Aaron was not quite sure how she had pulled them all out, gotten them safely home again. That was the reality, of course, not the damned smile. She didn’t need them half as much as they needed her. And they all knew it. Even if it were nice to pretend otherwise, if only for a short while.
But upon her homecoming that evening, she was furious. It was something between Foley and Jacqueline, Aaron was never exactly sure what. Sturbridge was hot, raging on about invaders, earthquakes, traitors.
It was at precisely that instant that Foley had caught his eye. And he saw, damn him. Aaron didn’t know how he saw, but in that instant Foley knew everything. Over the last few weeks, he had gone to great pains to let Aaron know that he knew. These wardings—the elemental regalia that Foley had insisted that Aaron gather personally—they were only the latest in a long string of insinuations. Oh, Aaron had followed his superior’s instructions to the letter. But he’d thought that would be the end of it. He would present his hard-won treasures before the secundus. He would be humiliated. He would be exposed. He would perhaps even be blackmailed.
But this? Surely Foley wasn’t going through with this. From his station in the east of east, Aaron glanced once more uncertainly toward the secundus. But Foley was lost in his preparations.
Aaron stared after him for a long moment, his thoughts racing through the possible scenarios—intrigue, threats, blackmail, confession, violence, submission, bribery, reconciliation. He picked up and examined each in turn like a rare jewel. Just as carefully, he
set each aside again, dismissing it. Gradually, something crystallized within him. His features became hard, angular, sharp.
With the cruel precision of a diamond cutting through glass, Aaron stooped and marked out true east on the floor in bone-white chalk. It was not the east that would read on any manmade compass. Nor the celestial east of equinoxes or solstices viewed through menhirs. It was true east, Vienna. The home of the Council of Seven, the resting place of the Father, the seat of the blood.
Resignedly, Aaron placed his unorthodox ward over the Eye of the Storm, the diagram’s easternmost point. It was a plank from a gallows, long, thin, straight as a stave. The wood had the added virtue of never having touched the earth.
He was now committed. From this point, there was no turning back from this mad course. Forcing down any further uncertainties, Aaron paced off the precise distance to the southernmost point, the Hall of Fire.
Here he drew forth from his bundle a rusted dagger.
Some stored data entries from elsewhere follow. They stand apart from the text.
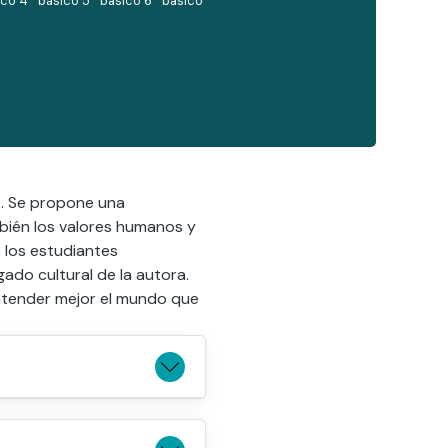
ico
4º básico
5º básico
6º básico
vo. Se propone una
mbién los valores humanos y
, los estudiantes
gado cultural de la autora.
entender mejor el mundo que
The classical lines of the Roman design were unmistakable, even under the years of wear and corrosion. Aaron placed the knife carefully, its blade pointing treacherously inward, toward the center. Toward where Foley must stand to invoke the blood.
Another exact turning brought Aaron to the furthest west, the Waters of Oblivion. Without ceremony, he deposited the cup of hemlock. He did not pause to glance into the dark waters at the bottom of the chalice. They would only remind him of those other dark waters and the faces of the Children, round and bright as moons. He hurriedly turned and moved further north.
Pausing to judge his mark, Aaron drew back and cast his final treasure to the ground. It struck, the rotting purse spilling thirteen of its thirty silver coins. A very inauspicious throw. Aaron let it lie.